The Seduction of a Shiny New Library
Why is this Dependencies meme funny?
Level 1: Chasing the Shiny Toy
Imagine you and your friend are building a big LEGO castle together. You’ve been working hard placing the bricks so the castle will be strong and not fall apart. This is like making sure an app (a piece of software) is stable and functional. Now, right in the middle of this, your friend suddenly spots a shiny new toy – let’s say a cool-looking LEGO set that just came out. It’s super exciting and new, all bright and colorful. But this new set has some broken pieces in it and some pieces missing (that’s like the “50 open issues” – problems with it). Still, your friend is so attracted by the new shiny toy that he runs off to grab it, abandoning the castle you two were building. You’re left holding a half-finished castle (feeling a bit annoyed, right?). Your friend is excited about the new toy, but you’re worried because the castle isn’t done and that new set might not even help — it could even make things worse if the pieces don’t fit or are faulty. It’s a funny picture, because we all know it’s silly to leave an important job undone just because something new and sparkly appeared. But it also feels a little frustrating, because you needed your friend’s help to finish the castle properly. In the meme, the “coworker” is like that distracted friend, the “functional application” is the half-built LEGO castle that needs attention, and the “new untested library with 50 issues” is the shiny toy that’s pulling the friend away. The humor comes from a place we can all understand: sometimes people get distracted by a new, shiny thing and forget what they were already working on, even if the new thing might not be good for them.

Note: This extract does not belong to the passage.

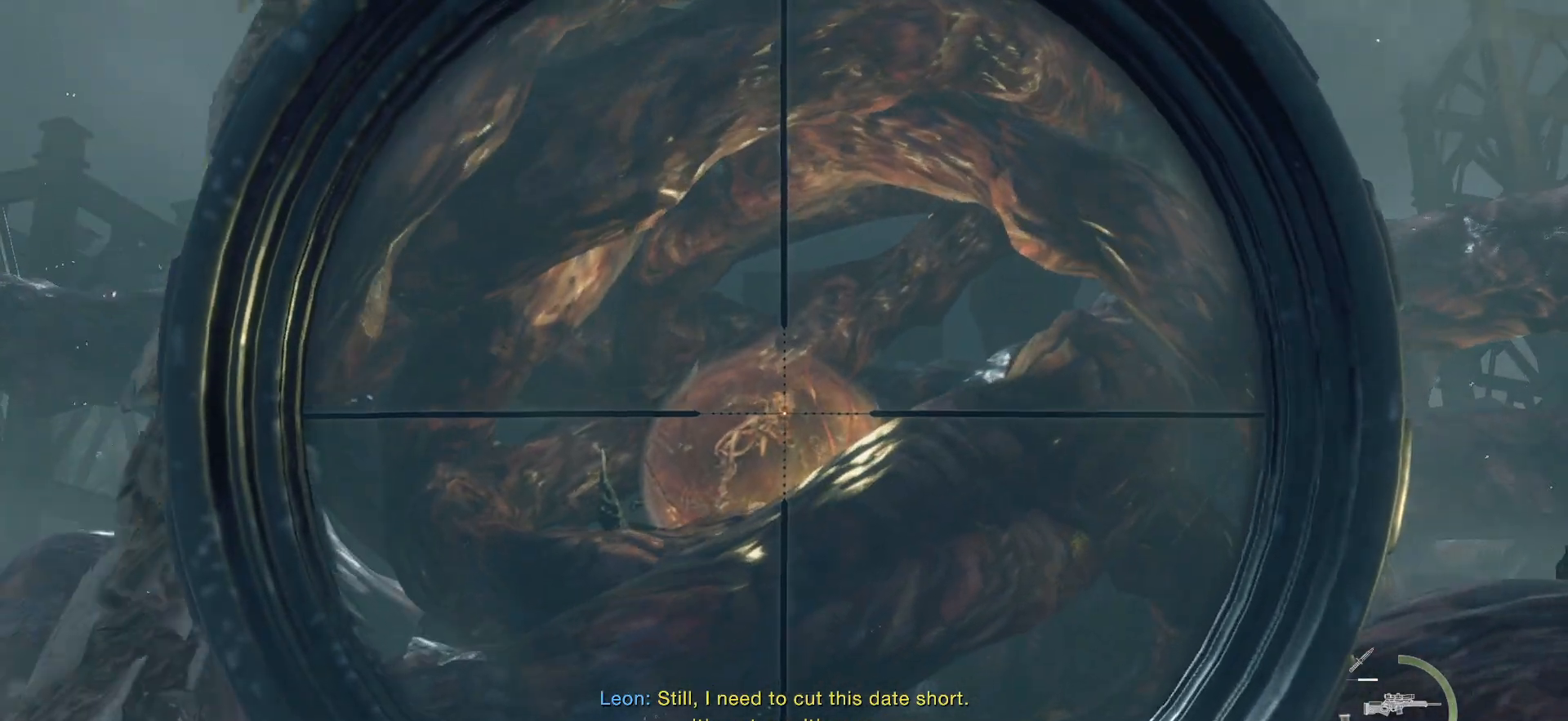
{"buttons": ["L2"], "left_stick": "center", "right_stick": "center", "events": [[117, "R2", "up"], [167, "R2", "down"], [267, "R2", "up"], [367, "R2", "down"], [483, "R2", "up"]]}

Level 2: Shiny Object Syndrome
This meme is making fun of a situation that many developers encounter, especially early in their careers: getting distracted by a new tool or library instead of focusing on finishing the project at hand. In the image, the guy labeled “COWORKER” represents that team member who is easily tempted by new tech. He’s supposed to be working with “ME TRYING TO BUILD A FUNCTIONAL APPLICATION” (that’s the project or goal we’re all working toward – making a stable, usable app). But he’s turning around to stare at “NEW UNTESTED LIBRARY WITH 50 OPEN ISSUES.” In real-world terms, a library is a chunk of code someone else wrote that you can plug into your application to add features or help you do something faster. It becomes a dependency, meaning your app now depends on that external code. Open issues refers to problems or bug reports on that library’s project page (for example, on GitHub). So saying a library has 50 open issues means there are 50 known problems or requests that haven’t been resolved yet. That’s a sign the library might not be very stable or finished. It’s like seeing a product with a bunch of customer complaints that haven’t been addressed.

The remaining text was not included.